It has been 11 years since the first blockchain network was introduced to the world. Today, thousands of blockchain networks exist with dozens of new projects emerging each year.
Now, blockchain technology has reached mainstream users and a large number of enterprises are using this technology in an array of industries, from agriculture and real estate to health care and voting.
According to data revealed by GitHub Repository, there are 11,609 active blockchains projects on GitHub. Each project has its own protocols, hashing algorithms, consensus models, and communities. The absence of any standard may be good for developers but, for business, this situation is not so good.
To make DLT technology useful in the long run, these blockchains should communicate with each other. Currently, one blockchain does not know information that might exist in a different blockchain. Blockchain projects are isolated from each other, despite existing within the same industry and working with the same technology.
Here blockchain interoperability kicks in.
What is Blockchain Interoperability?
Interoperability is the ability of a blockchain to share, see, and access information across different blockchain networks without any intermediaries.
This communication between different blockchains is important for the mass adoption of blockchain.
According to Consensys, the blockchain space is in danger of balkanization, where we will have a series of unconnected systems operating alongside, disconnected from each other. Blockchain companies are racing to race to prove themselves as better or more market-ready than other existing protocols abandoning interoperability to focus on other fancy offerings.
A research article by Consensys says:
“Should companies continue to ignore interoperability and instead each builds their own proprietary blockchain and attempt to pitch it against a supposed market competitor, the ecosystem in a matter of years could look very much like the early days of the un-interoperable Internet. We would be left with a scattered collection of siloed blockchains, each supported by a weak network of nodes and susceptible to attack, manipulation, and centralization.”
We have seen that interoperability has become an undeniable necessity for the blockchain industry.
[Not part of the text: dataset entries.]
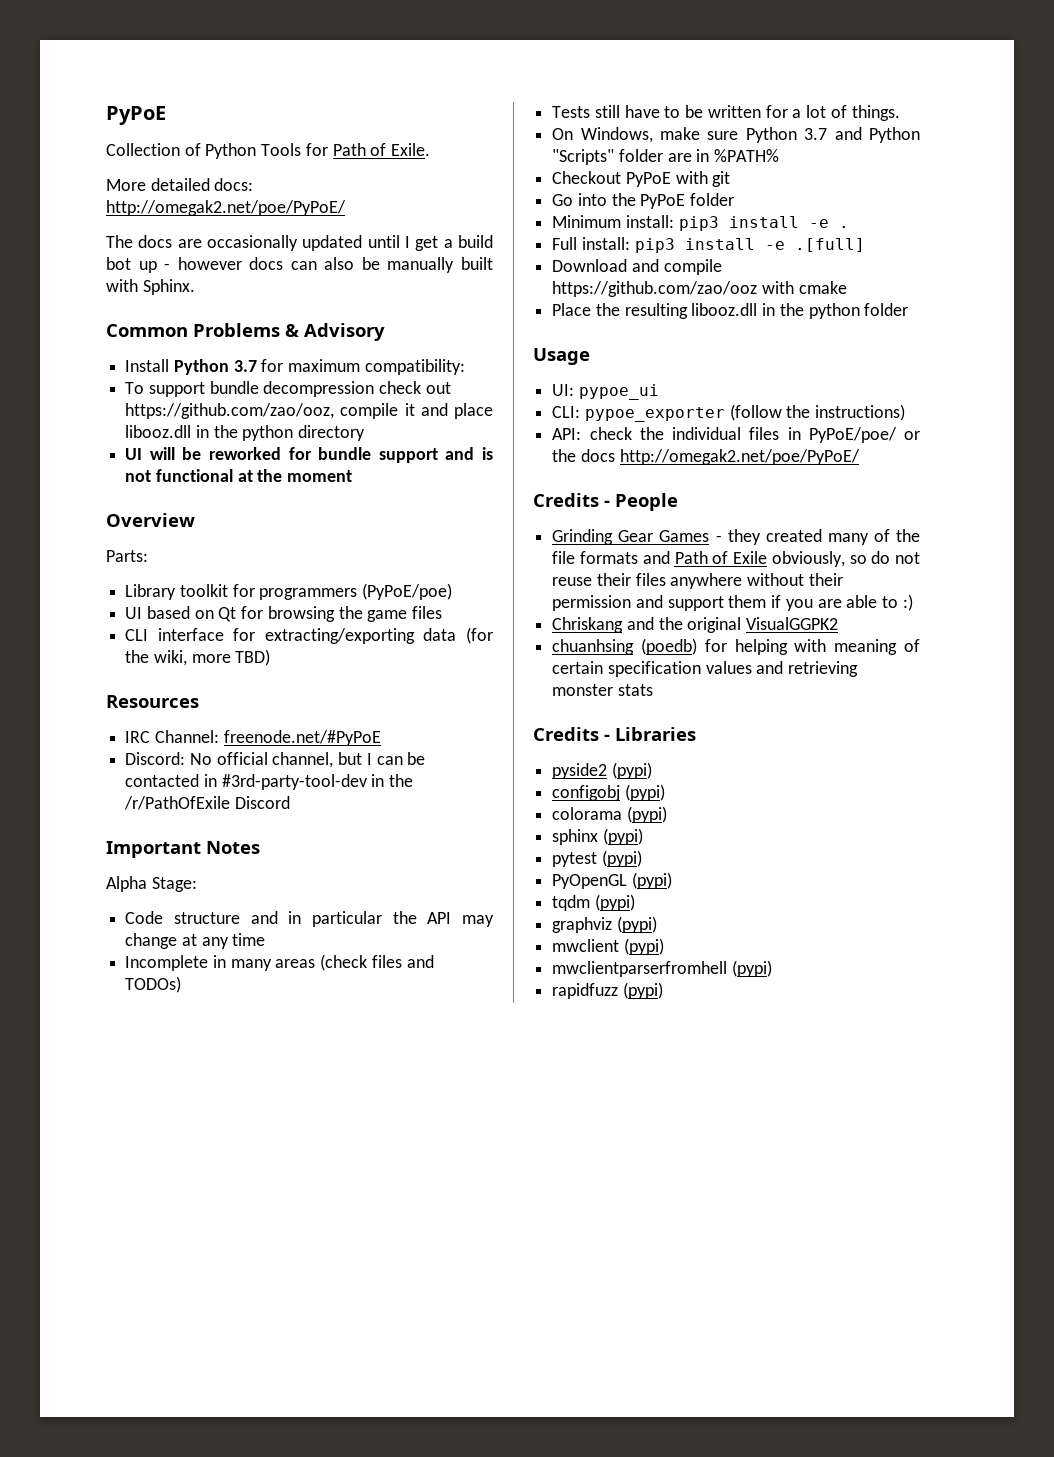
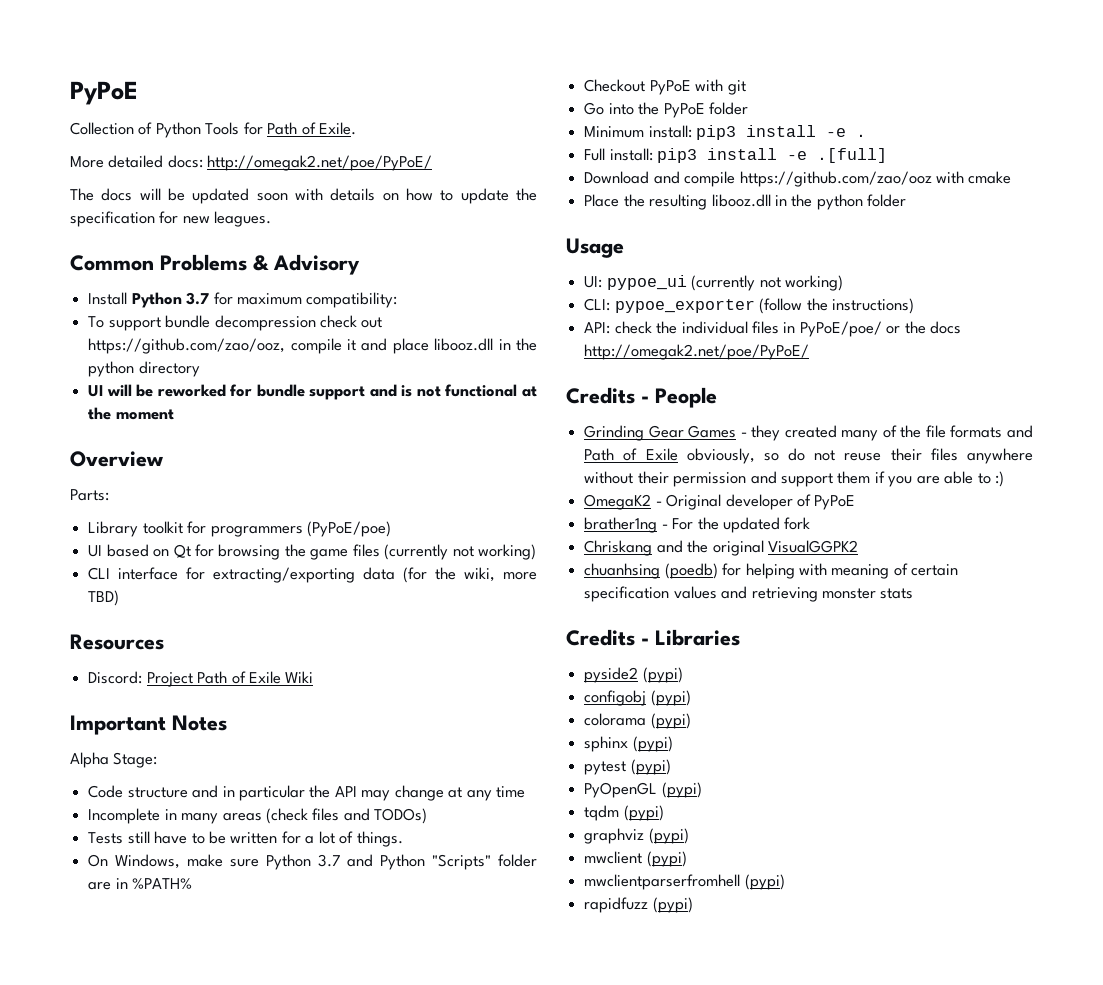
[177,235,493,251] [106,257,494,273] [106,279,195,295] are occasionally updated until I get a build bot up - however docs can also be manually built with Sphinx. -> [139,188,537,204] [70,211,272,227] will be updated soon with details on how to update the specification for new leagues.
(443, 612) none -> [384,544,537,560] (currently not working)
[125,730,381,746] [125,752,426,768] [125,774,414,790] [124,796,290,810] IRC Channel: freenode.net/#PyPoE // Discord: No official channel, but I can be contacted in #3rd-party-tool-dev in the /r/PathOfExile Discord -> [88,671,314,687] Discord: Project Path of Exile Wiki
(659, 392) none -> [691,275,843,291] (currently not working)
(913, 602) none -> [584,494,856,510] [584,517,811,533] // OmegaK2 - Original developer of PyPoE // brather1ng - For the updated fork

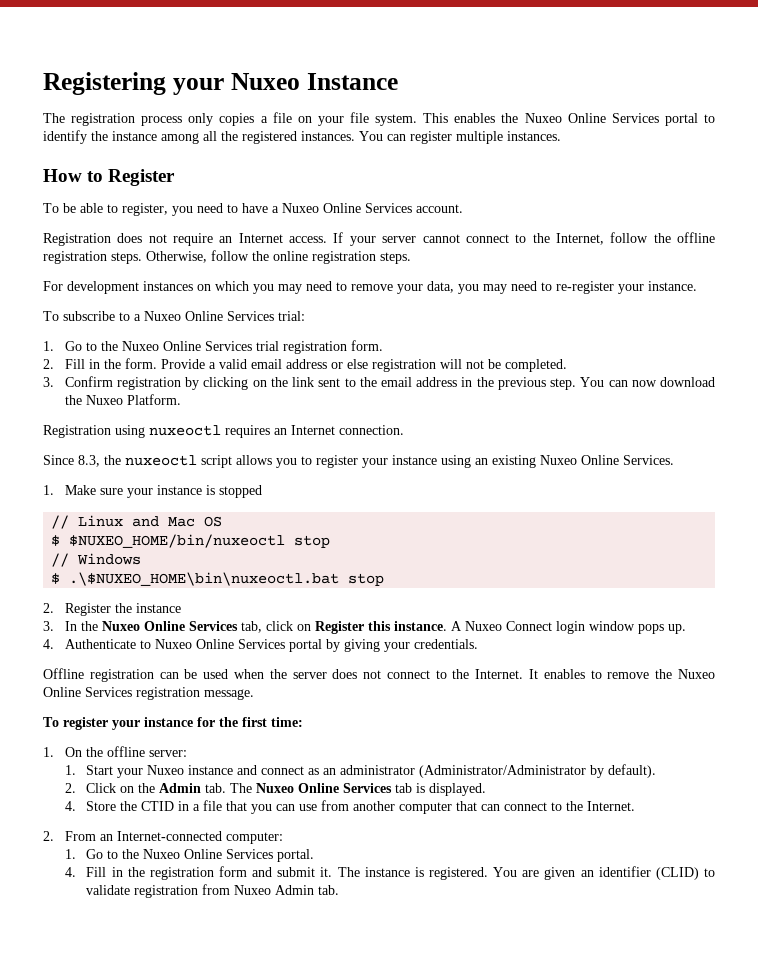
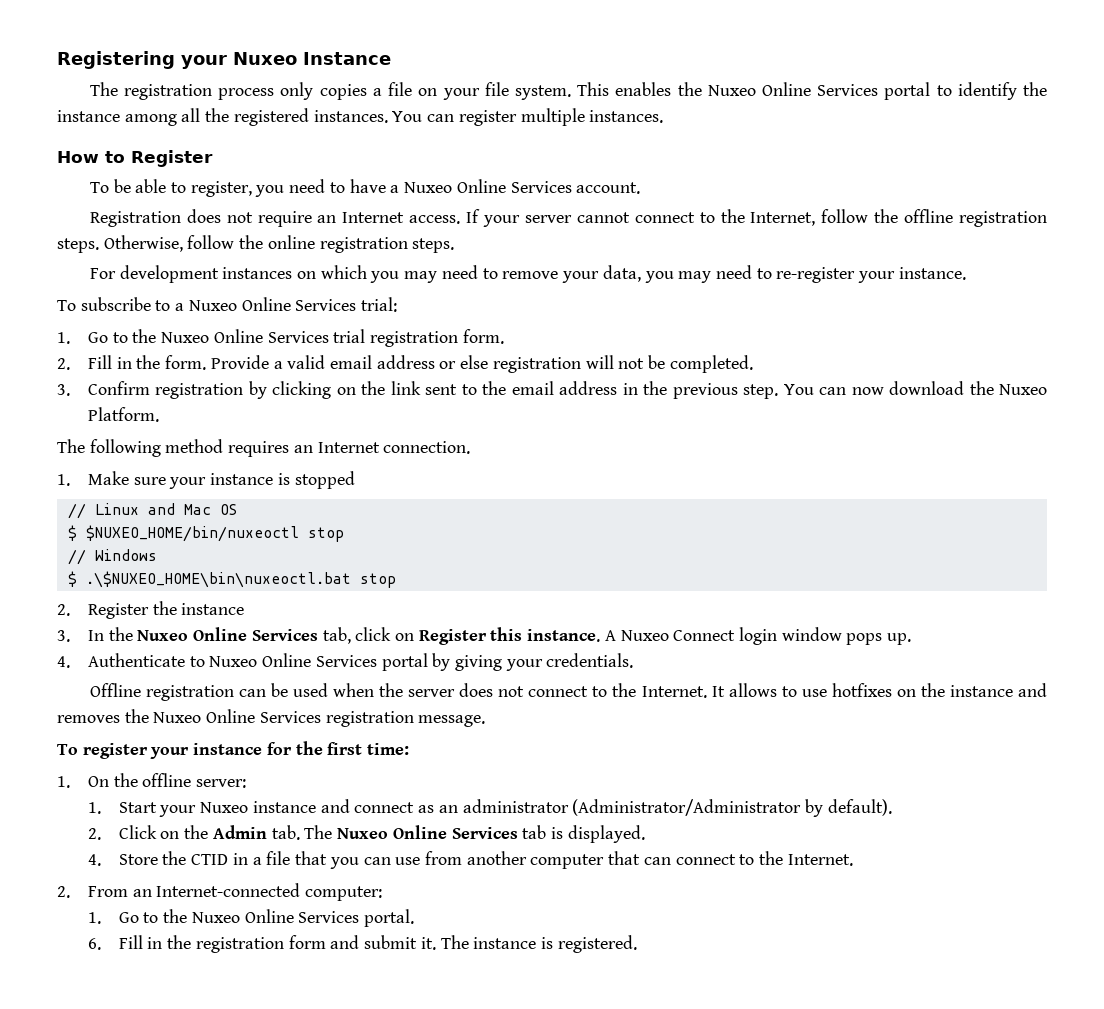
[43,425,221,438] Registration using nuxeoctl -> [57,439,224,457] The following method
[43,455,674,468] // Since 8.3, the nuxeoctl script allows you to register your instance using an existing Nuxeo Online Services. -> (471, 447) none
[543,669,650,679] enables to remove -> [728,683,1047,697] [57,715,120,723] allows to use hotfixes on the instance and removes
[64,867,76,877] 4. -> [87,938,101,950] 6.
[493,866,715,880] [86,884,340,898] You are given an identifier (CLID) to validate registration from Nuxeo Admin tab. -> (637, 944) none

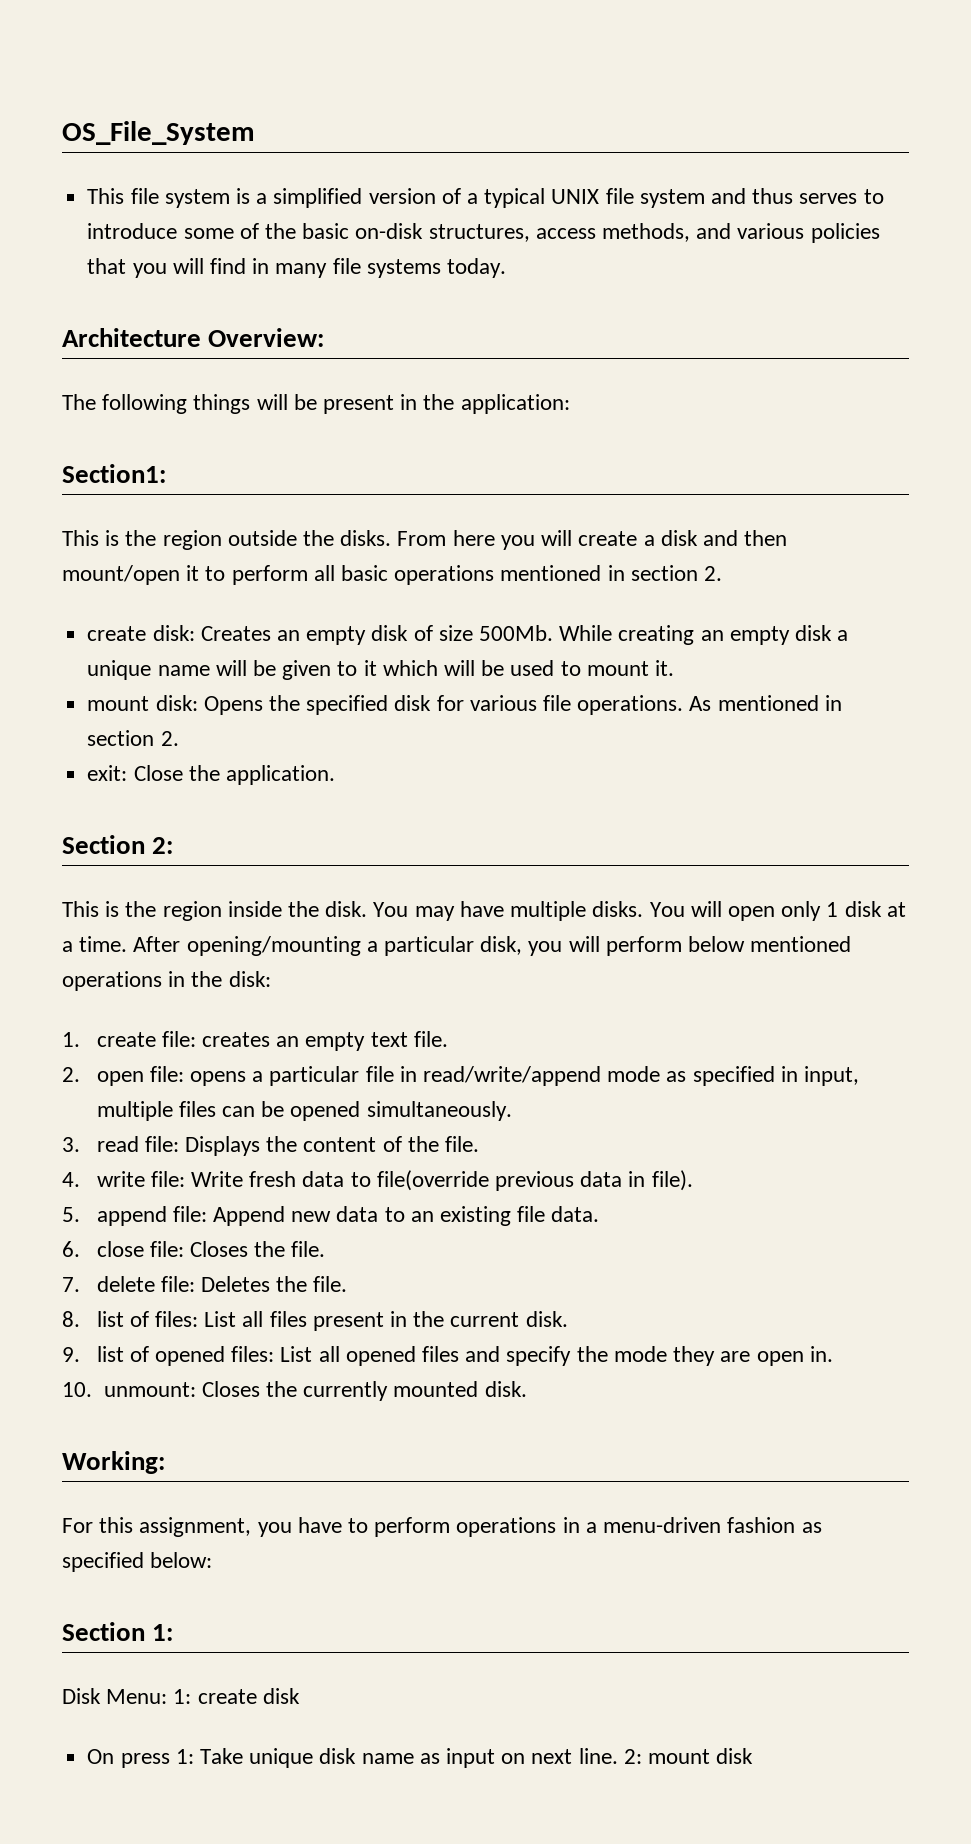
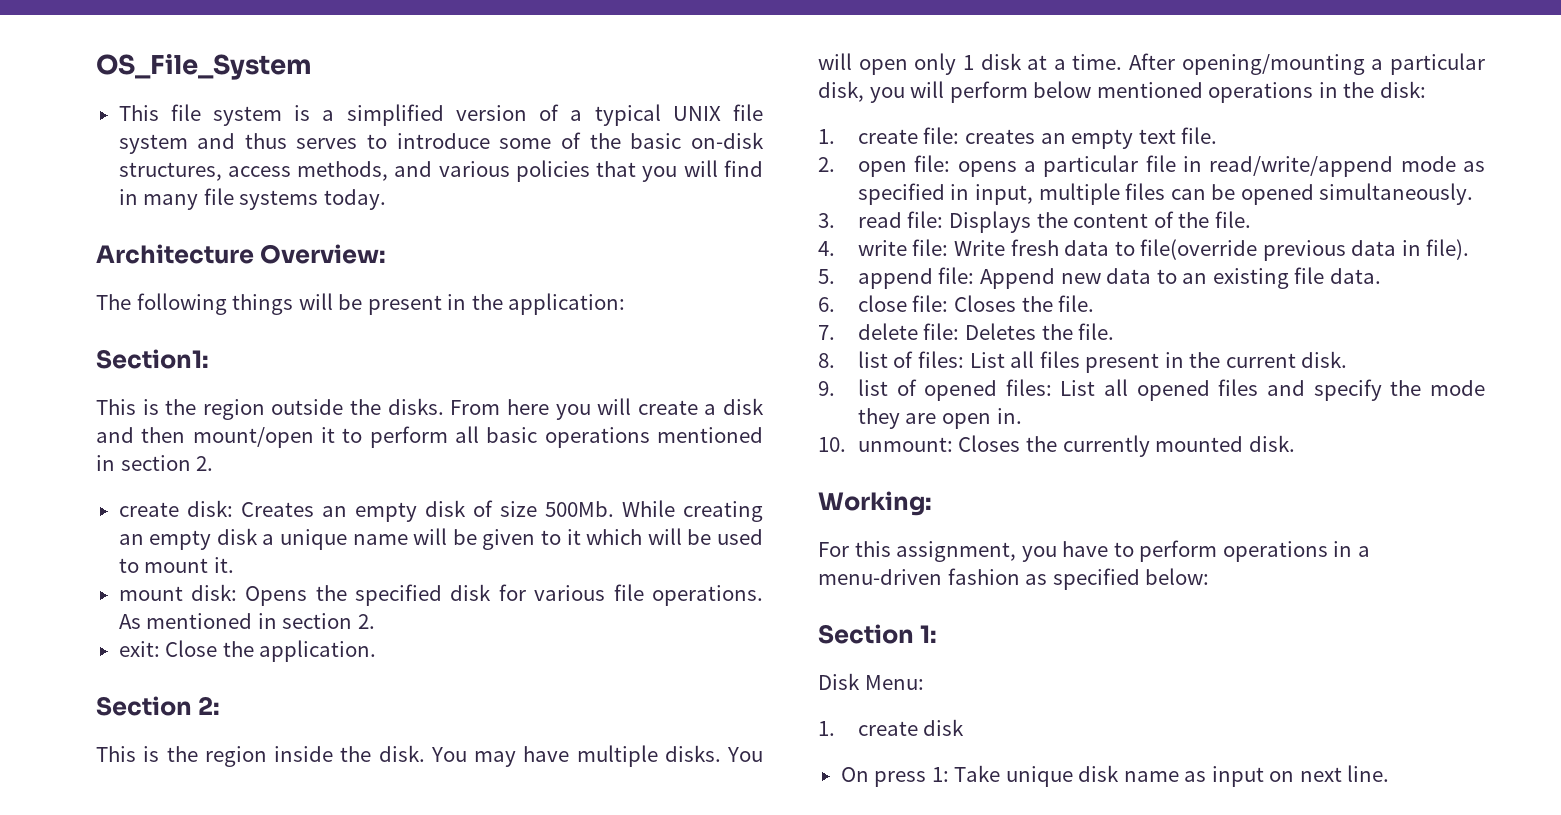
[173,1689,192,1704] 1: -> [818,721,835,736] // 1.
[623,1748,754,1764] 2: mount disk -> (1390, 773) none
But how can we achieve it?
How To Achieve Interoperability
Interconnecting existing blockchains is no easy task as the existing blockchains have no built-in features to share information with other networks.
According to ITransition, a Texas-based software development company, interoperability can be achieved by two methods: Open protocol and multi-chain framework.
The first method includes the development of standardized open protocols that allow blockchains to communicate with each other without intermediaries or trust processes needed. Atomic Swap is the best-known open protocol.
The second method to achieve interoperability is the development of a multi-chain framework like Polkadot protocol, where different blockchains can plug into a framework to become a part of the standardized ecosystem, and transfer data and value between each other. This is also called the internet of blockchains.
Some Interoperability-Focused Project
The term blockchain interoperability has been tossed around for some time now. So some projects focused on interoperability are present. Here we will look at two examples.
Polkadot Network
Polkadot Network is an open-source project founded by the Web3 Foundation. It gives the ability to interoperate with a wide variety of blockchains in the Polkadot network. It is a multi-chain application environment where things like cross-chain registries and cross-chain computations are possible.
A relay chain is at the heart of Polkadot responsible for the network’s shared security, consensus, and cross-chain interoperability. Other components of Polkadot technology include Parachains, parathreads, and bridges that connect Polkadot to external blockchains.
Cosmos Network
Cosmos is a decentralized network of independent parallel blockchains, each powered by Byzantine Fault-Tolerance (BFT) consensus algorithms like Tendermint consensus.
In simple words, Cosmos is an ecosystem of blockchains that can scale and interoperate with each other.